Por exemplo: se o casal em união estável tem dois filhos, o viúvo (a) recebe, além da metade dos bens comuns, que já era sua, 1/3 da parte do companheiro. Os outros 2/3 são divididos entre os filhos, assim como o valor total dos bens particulares. Na ausência de filhos, essa parte da herança é direcionada para o parente colateral mais próximo – primo e irmão, por exemplo.

No casamento, cônjuge é considerado herdeiro necessário, concorre à parte dos bens particulares e recebe o correspondente à sua metade dos bens comuns. Quer dizer, se um casal tem dois filhos, o viúvo (a) fica com a sua metade dos bens comuns e 1/3 dos bens particulares do companheiro que morreu, enquanto os filhos dividem entre si os outros 2/3 desses bens e a metade dos bens comuns que pertenciam ao pai.

O que é mais justo?

“É surpreendente o fato de a lei ter tratado de forma desigual situações de vida idênticas”, afirma Maria Berenice Dias sobre as atuais diferenças entre casamento e união estável. Enquanto as regras não são revistas, tudo depende da configuração de cada família e dos desejos do casal. O importante é não ter medo de conversar sobre um futuro, por mais espinhoso que ele possa ser.

 

TIPOS DE REGIME DE BENS

Comunhão universal de bens – Todos os bens adquiridos, antes e depois da união, são divididos pelo casal e partilhados em um eventual divórcio.

Comunhão parcial de bens – É o regime legal, portanto o único que dispensa pacto antenupcial ou contrato de casamento. Nele, somente os bens adquiridos onerosamente (que envolveu trabalho) durante a união são passíveis de partilha. Ficam de fora, por exemplo, bens herdados.

Separação total de bens – Todos os bens permanecem de propriedade individual; porém, no caso de viuvez, o cônjuge não é meeiro (que recebe metade de certos bens), mas permanece herdeiro.
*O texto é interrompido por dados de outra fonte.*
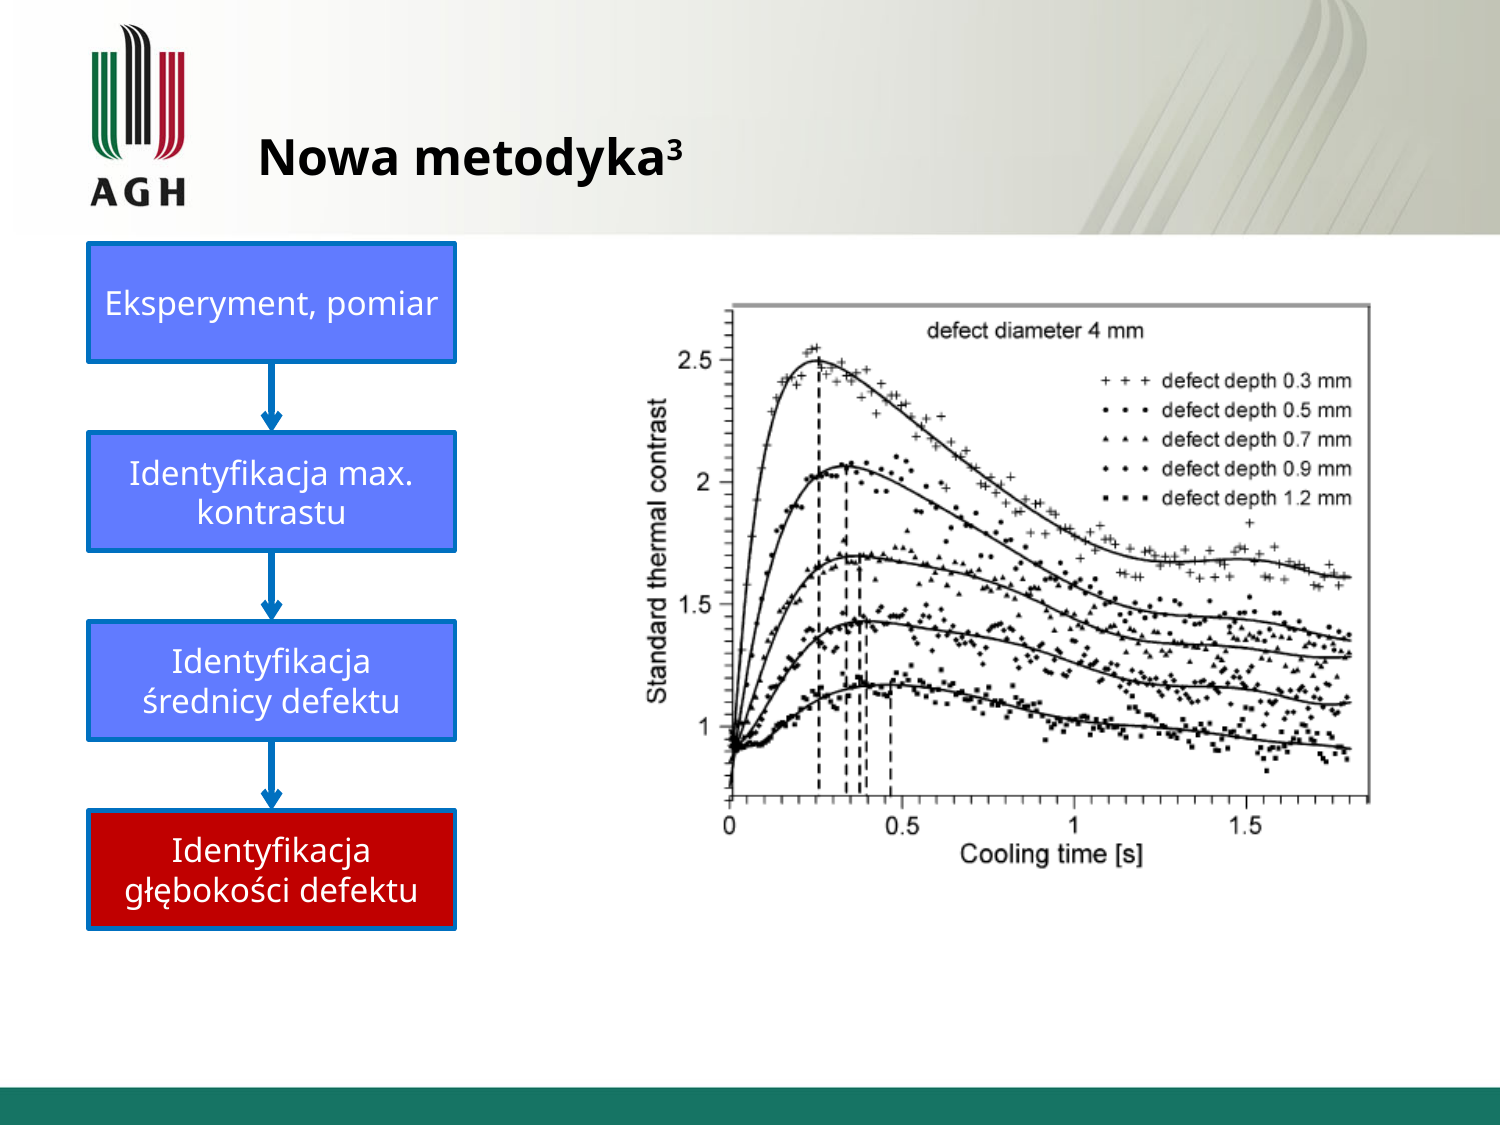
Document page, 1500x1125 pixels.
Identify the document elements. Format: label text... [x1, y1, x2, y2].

text_box Eksperyment, pomiar [86, 241, 457, 364]
text_box Identyfikacja głębokości defektu [86, 808, 457, 931]
text_box Identyfikacja średnicy defektu [86, 619, 457, 742]
picture [0, 0, 1500, 1125]
title Nowa metodyka3 [242, 78, 1425, 233]
text_box Identyfikacja max. kontrastu [86, 430, 457, 553]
Participação final nos aquestos – Neste regime, durante o casamento ou a união estável, cada parte pode administrar seus bens privados livremente. Mas, se há uma dissolução, o cônjuge ou companheiro poderá reivindicar a participação nos ganhos feitos durante a união.

Separação obrigatória de bens – É exigida quando um dos cônjuges tem mais de 70 anos. Nela, os bens permanecem totalmente separados, e a outra parte não deve ser considerada herdeira.